Thursday 19 Oct 23 10:30am

Flood damage in Te Matau-a-Māui - Hawke’s Bay. Image by Rebekah Parsons-King, NIWA.


New Zealand authorities have declared a record 17 weather-related states of emergency so far this year, with insurance payments for climate-related disasters already topping $3.5 billion.

This is Aotearoa’s worst year ever for climate-related disasters, with more than twice the number of states of emergency than any other year, and insurance payouts totalling more than the combined total of the previous 14 years.

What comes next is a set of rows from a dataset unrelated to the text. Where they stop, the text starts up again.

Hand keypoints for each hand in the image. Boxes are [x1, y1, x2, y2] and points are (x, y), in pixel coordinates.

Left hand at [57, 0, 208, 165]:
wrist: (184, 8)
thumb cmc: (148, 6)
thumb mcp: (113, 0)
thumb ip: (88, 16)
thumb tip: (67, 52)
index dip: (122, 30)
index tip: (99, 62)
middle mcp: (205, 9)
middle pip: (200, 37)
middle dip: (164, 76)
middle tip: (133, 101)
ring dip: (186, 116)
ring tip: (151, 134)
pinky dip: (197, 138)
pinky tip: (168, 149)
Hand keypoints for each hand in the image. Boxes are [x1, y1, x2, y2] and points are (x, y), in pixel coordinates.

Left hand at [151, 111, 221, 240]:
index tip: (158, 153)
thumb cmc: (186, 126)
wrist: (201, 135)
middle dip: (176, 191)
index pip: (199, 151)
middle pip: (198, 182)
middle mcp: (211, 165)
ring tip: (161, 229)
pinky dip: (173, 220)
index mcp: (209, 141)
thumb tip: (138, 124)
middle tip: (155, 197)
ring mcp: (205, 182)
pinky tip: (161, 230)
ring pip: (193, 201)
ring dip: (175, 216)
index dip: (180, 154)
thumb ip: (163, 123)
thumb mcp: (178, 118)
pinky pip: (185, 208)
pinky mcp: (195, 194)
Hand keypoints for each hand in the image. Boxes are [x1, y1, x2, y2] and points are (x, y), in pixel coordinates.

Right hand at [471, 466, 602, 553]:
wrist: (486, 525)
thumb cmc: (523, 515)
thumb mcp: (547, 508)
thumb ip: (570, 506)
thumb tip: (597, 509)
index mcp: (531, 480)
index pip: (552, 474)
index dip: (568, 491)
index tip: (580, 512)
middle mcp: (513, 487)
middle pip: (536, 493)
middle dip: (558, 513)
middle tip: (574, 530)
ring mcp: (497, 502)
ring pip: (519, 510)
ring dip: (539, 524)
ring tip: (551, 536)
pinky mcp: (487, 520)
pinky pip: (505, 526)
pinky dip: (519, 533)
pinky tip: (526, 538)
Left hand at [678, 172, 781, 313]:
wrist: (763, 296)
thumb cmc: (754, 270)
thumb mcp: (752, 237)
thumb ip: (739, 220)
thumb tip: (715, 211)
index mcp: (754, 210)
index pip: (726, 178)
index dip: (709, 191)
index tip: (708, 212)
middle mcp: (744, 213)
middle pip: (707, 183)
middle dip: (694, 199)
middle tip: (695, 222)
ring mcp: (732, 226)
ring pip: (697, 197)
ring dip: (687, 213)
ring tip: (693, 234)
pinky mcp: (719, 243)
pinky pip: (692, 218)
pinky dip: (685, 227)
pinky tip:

Declaring a state of emergency is a critical part of New Zealand’s response to disasters, giving authorities extraordinary powers designed to deliver a swift and effective response.


IMAGE: Robert McLachlan

 

Eight of the emergency declarations were owing to Cyclone Gabrielle in February, with local emergencies declared in multiple regions, until a national state of emergency lasting 28 days was declared.


The South Island has seen only two states of emergency so far this year, with heavy rainfall and flooding in Gore and Queenstown in September, while the North Island has borne the brunt of multiple extreme weather events.

 

Northland, Auckland, Waikato, Bay of Plenty, Tairāwhiti and Hawke's Bay were hit the hardest by Cyclone Gabrielle, and Auckland, Tairāwhiti, and Waikato have also forced into states of emergency because of other severe weather events.

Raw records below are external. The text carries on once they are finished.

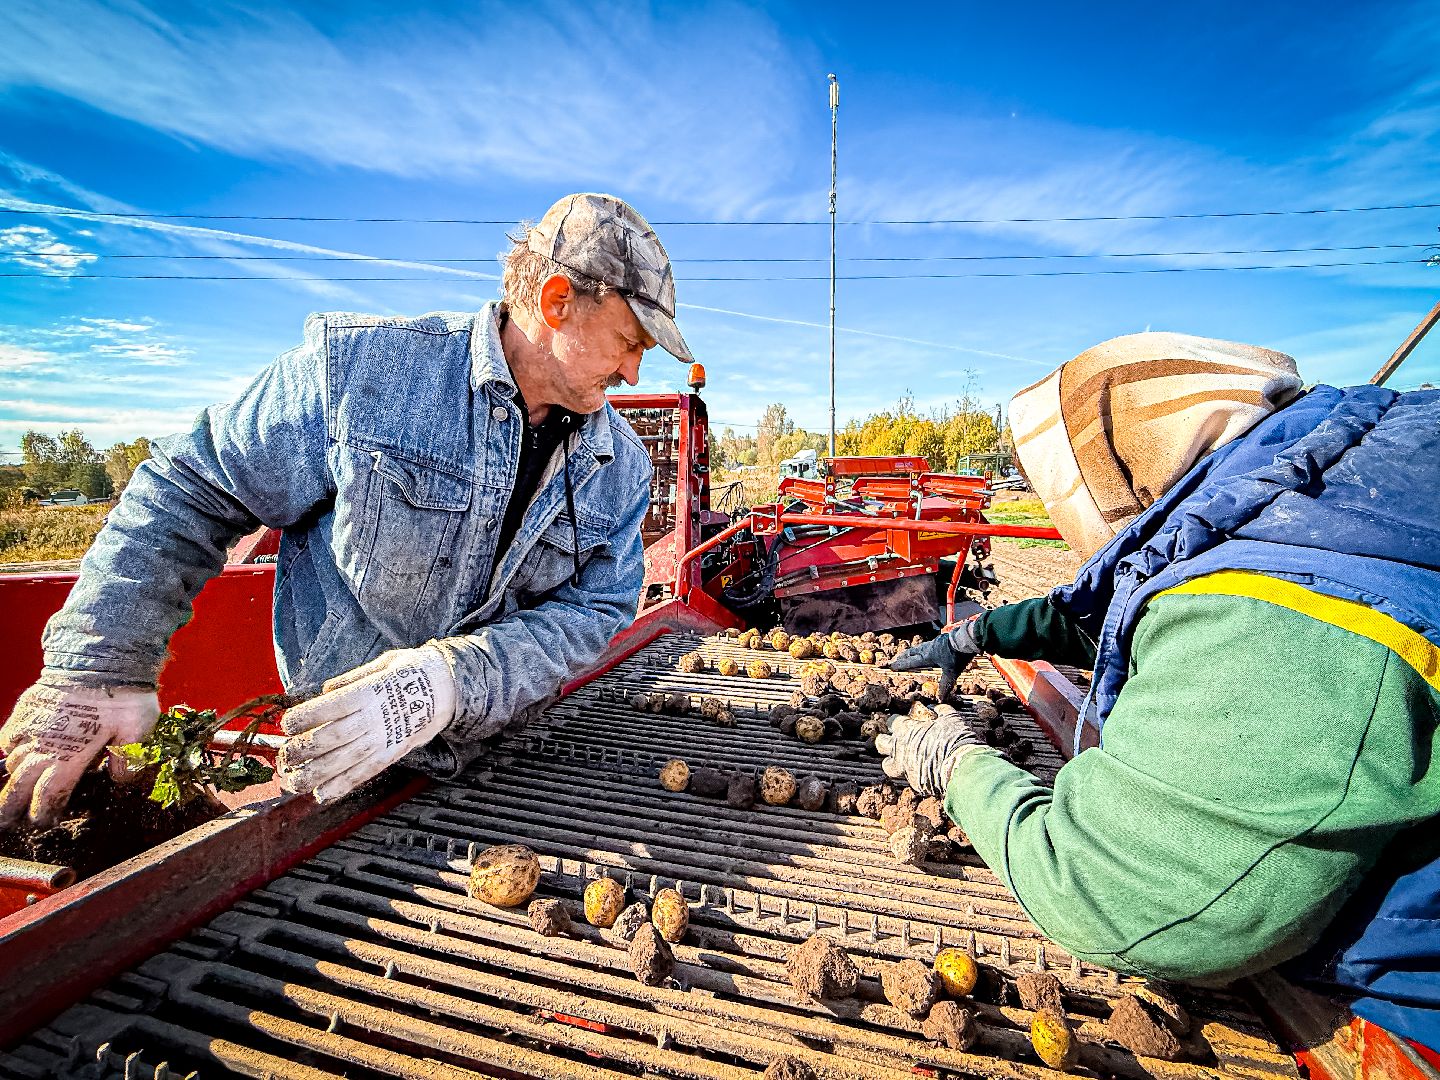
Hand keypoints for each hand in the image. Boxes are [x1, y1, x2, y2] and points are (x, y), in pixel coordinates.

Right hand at [0, 678, 158, 828]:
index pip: (49, 795)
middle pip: (19, 786)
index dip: (44, 813)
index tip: (44, 822)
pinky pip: (6, 737)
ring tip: (16, 790)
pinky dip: (7, 749)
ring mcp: (31, 728)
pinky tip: (14, 753)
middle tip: (5, 822)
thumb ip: (129, 759)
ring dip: (14, 778)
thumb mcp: (138, 730)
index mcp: (71, 757)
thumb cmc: (123, 696)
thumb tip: (119, 780)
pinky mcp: (25, 711)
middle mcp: (44, 746)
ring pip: (11, 762)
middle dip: (10, 808)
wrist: (101, 657)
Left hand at [278, 645, 455, 801]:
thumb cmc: (414, 671)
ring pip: (345, 760)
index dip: (307, 716)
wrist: (450, 688)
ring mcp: (385, 738)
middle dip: (304, 749)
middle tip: (284, 756)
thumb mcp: (384, 663)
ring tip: (293, 782)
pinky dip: (343, 786)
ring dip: (316, 774)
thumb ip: (352, 679)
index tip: (287, 723)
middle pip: (334, 736)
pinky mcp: (393, 753)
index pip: (332, 706)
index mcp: (371, 691)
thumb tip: (324, 691)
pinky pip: (365, 773)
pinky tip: (322, 794)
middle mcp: (376, 717)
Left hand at [874, 705, 986, 796]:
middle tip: (895, 740)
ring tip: (902, 760)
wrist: (961, 765)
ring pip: (888, 766)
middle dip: (885, 741)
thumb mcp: (950, 718)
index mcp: (907, 731)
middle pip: (881, 743)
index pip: (893, 721)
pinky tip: (925, 772)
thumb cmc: (955, 739)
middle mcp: (901, 749)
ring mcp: (905, 768)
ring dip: (893, 762)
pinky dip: (916, 774)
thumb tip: (937, 708)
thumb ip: (942, 711)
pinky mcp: (915, 783)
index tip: (903, 721)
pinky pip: (910, 778)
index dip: (897, 721)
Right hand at [888, 616, 981, 699]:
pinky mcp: (942, 640)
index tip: (892, 666)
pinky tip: (928, 649)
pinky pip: (928, 645)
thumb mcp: (951, 673)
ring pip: (920, 647)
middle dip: (904, 656)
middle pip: (913, 652)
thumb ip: (945, 685)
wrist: (967, 639)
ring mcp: (935, 643)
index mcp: (928, 656)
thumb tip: (940, 699)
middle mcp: (929, 648)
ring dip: (913, 651)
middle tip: (897, 658)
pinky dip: (923, 648)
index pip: (911, 662)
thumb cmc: (957, 656)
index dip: (901, 665)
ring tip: (910, 653)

Scientists are in no doubt that the events were exacerbated by rising temperatures caused by climate change, with a rapid attribution study concluding “with certainty” that human-induced climate change was the main driver making Cyclone Gabrielle’s extreme rainfall more likely.


Robert McLachlan, Massey University distinguished professor in Applied Mathematics, says 2023 has been exceptional in terms of global temperature rise.


The global temperature anomaly for 2002-2016 averaged +0.95ºC above the 1880-1910 baseline, while for 2017-2022 it was +1.18ºC. However, for the first nine months of 2023 that was much higher, with the global temperature anomaly +1.39ºC above the baseline.


“So 2023 is highly exceptional and may indicate what a 'normal' year looks like in 10 or 15 years' time.”


IMAGE: Robert McLachlan



McLachlan’s analysis drives home the relentless rise in payouts for climate-related disasters. “The 2004 floods in the lower North Island were exceptionally bad. So bad that the insured damage for the entire year was not exceeded until 2017, McLachlan says. “Since then it has been exceeded every year. The total for 2023 exceeds that for the previous 14 years.”


Going back further, the single most expensive previous event in the Insurance Council's records was the Wahine storm. “That cost $13.5m in 1968, equivalent to $300m today,” McLachlan says.


The previous government had planned to introduce a Climate Adaptation Bill as part of their package of Resource Management Act reforms, but this was delayed. “Questions of climate adaptation and its financing and risk sharing will now pass to the new government,” McLachlan says.


Jonathan Boston, Victoria University of Wellington emeritus professor and climate adaptation expert, says that 2023 had a “highly unusual” number of extreme weather events. While stressing that he is not a meteorologist, Boston says the weather events were partly driven by the end of three years of a La Niña weather pattern in the Pacific and high ocean temperatures.


“In all likelihood there will not be as many severe weather events over the next year or two, with an El Niño weather pattern in the tropical Pacific. This will likely shift the focus of severe weather away from those parts of New Zealand that were badly affected this year.”


However, over time the costs and disruption from severe weather events will increase, Boston says. “This will be exacerbated by sea level rise, which will intensify coastal erosion and coastal inundation, and the damage caused by storms.”


The incoming government will need to make the right decisions to put Aotearoa in the best position to face challenging times ahead. “It should follow the advice in the recent report of the Expert Working Group on Managed Retreat, of which I was a member,” Boston says.